-- Begin Entries supplied --

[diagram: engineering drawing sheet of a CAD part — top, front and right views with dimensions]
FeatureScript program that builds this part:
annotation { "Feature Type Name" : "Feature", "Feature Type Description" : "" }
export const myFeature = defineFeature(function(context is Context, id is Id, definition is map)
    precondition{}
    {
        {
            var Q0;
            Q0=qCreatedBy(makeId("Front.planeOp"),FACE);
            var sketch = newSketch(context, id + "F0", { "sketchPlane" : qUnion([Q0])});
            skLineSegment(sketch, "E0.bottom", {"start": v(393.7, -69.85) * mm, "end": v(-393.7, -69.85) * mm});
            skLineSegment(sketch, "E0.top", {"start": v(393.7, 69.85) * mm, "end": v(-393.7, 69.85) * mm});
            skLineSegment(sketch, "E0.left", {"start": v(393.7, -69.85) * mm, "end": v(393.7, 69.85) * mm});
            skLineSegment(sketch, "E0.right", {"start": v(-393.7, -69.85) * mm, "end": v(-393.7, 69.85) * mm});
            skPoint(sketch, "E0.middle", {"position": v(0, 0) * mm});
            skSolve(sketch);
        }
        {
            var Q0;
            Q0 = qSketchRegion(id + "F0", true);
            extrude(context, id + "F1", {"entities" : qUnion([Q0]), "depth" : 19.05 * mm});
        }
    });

-- End Entries supplied --

→ **Given instruction**
How many lines above contain the string "skLineSegment"? Case counts, and only the number is wanted.

→ **Response to the exercise**
4